Tuesday, January 3, 2006
Diurnal variation in pain
Happy New Year Pallimed readers!
Pain has an interesting article on the diurnal variation in chronic neuropathic pain. It caught my eye because I was taught, & I think many people believe, that pain tends to be worse at night. I always attributed it to people being less busy at night, with more time to notice their pain, but clearly that's just a gross assumption that may not be true at all.
The Pain article looks at data gathered from the randomized controlled trial comparing morphine to gabapentin for chronic neuropathic pain (diabetic neuropathy and postherpetic neuralgia) that was published last year in the New England Journal of Medicine. For this article they looked at the pain diaries for the patients when they weren't receiving any active therapy & found a distinct increase in pain across the day. The figure shows the diabetic neuropathy results--you can see quite vividly that the 8pm pain scores were consistently and predictably worse, by a sizable 2/10 points on the 0-10 numeric rating scale, than the 8am scores.
They found similar results for PHN, although the magnitude of the swing wasn't as pronounced. This pattern was preserved even when people were on active treatment. Pain scores overnight (8pm to 8am) weren't, unfortunately, recorded for the trial.

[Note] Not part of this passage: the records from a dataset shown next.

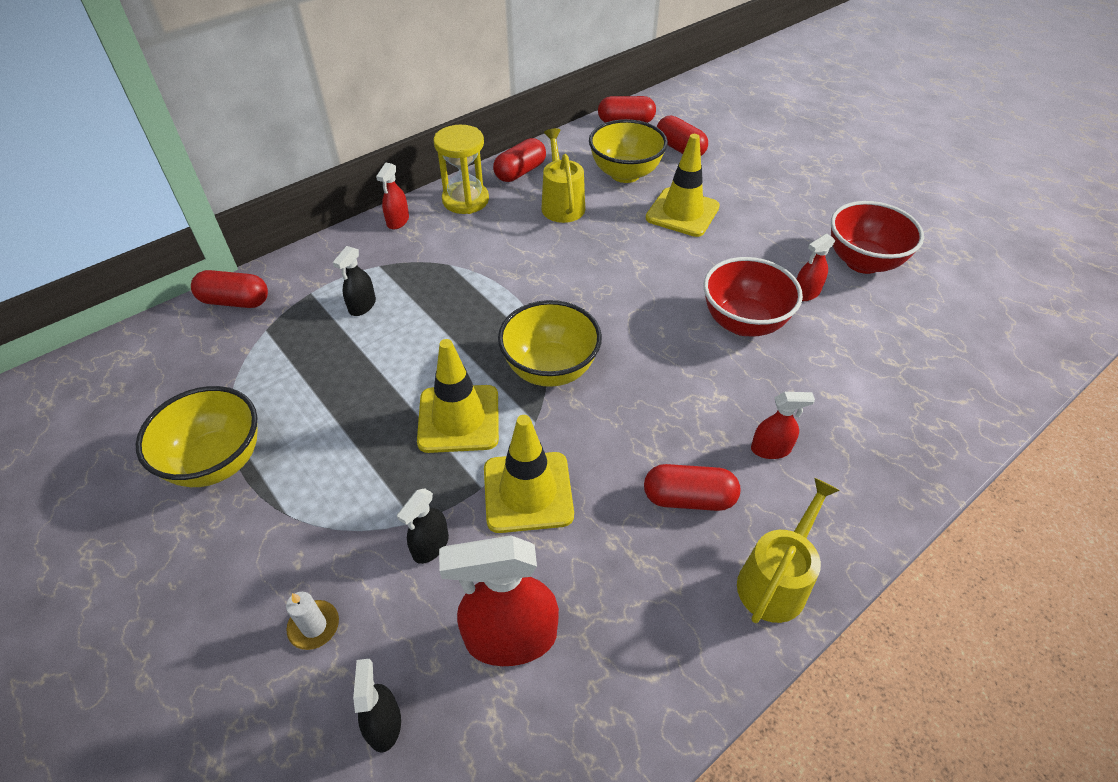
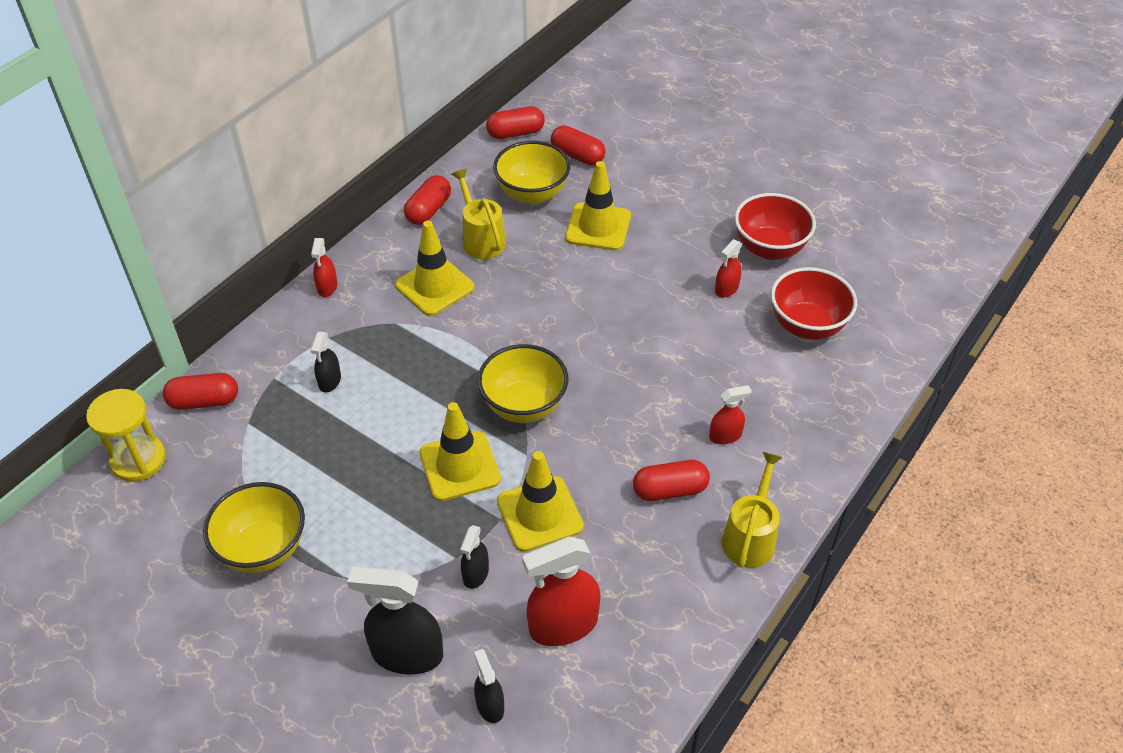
camera: 15 degrees left, 0 degrees up
(314, 626) = (407, 654): white candle -> black spray bottle
(465, 200) = (385, 252): yellow hourglass -> yellow hourglass (138, 460)
(500, 238) = (435, 286): none -> yellow traffic cone
(743, 323) = (678, 328): red bowl -> red bowl (807, 326)

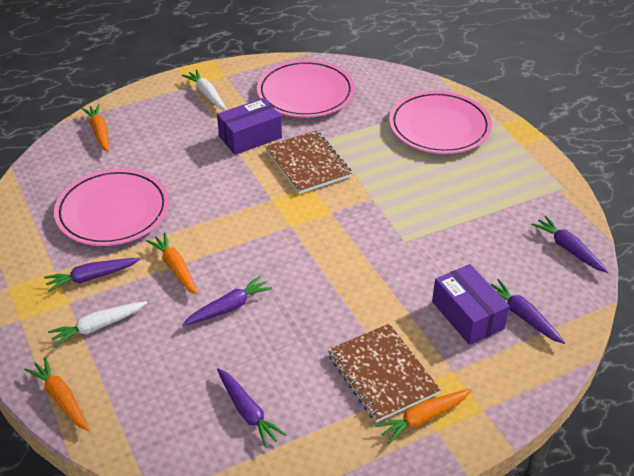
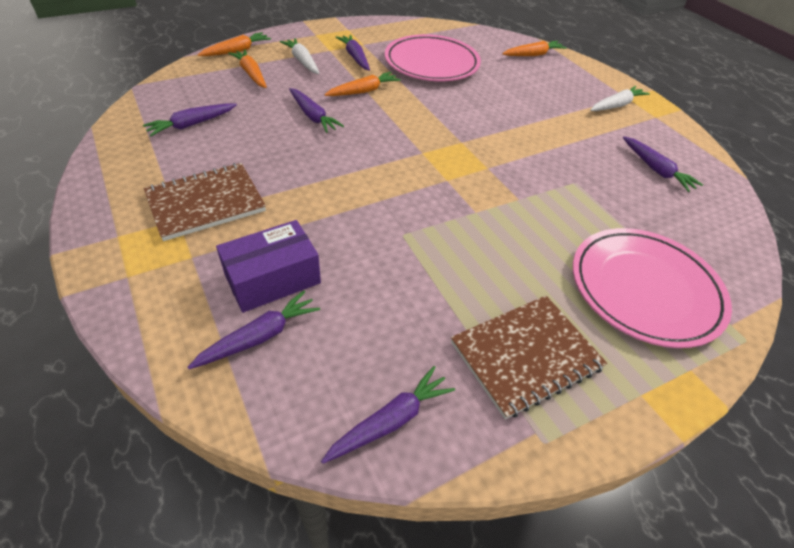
camera: 85 degrees right, 5 degrees up
(250, 137) = (557, 130): purple box -> none
(305, 93) = (656, 169): pink plate -> purple carrot
(308, 164) = (524, 167): brown notebook -> brown notebook (526, 355)
(423, 418) = (137, 227): orange carrot -> orange carrot (251, 74)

Why this happens I don't know. In their discussion, the authors make murmurings about circadian fluctuations in neurotransmitters and endorphins, and ask whether melatonin (which increases at night) is pro-nociceptive. Clearly, however, no one knows--nor is it known how significant this is outside of chronic neuropathic pain--but the figure dramatically displays how real a phenomenon this can be.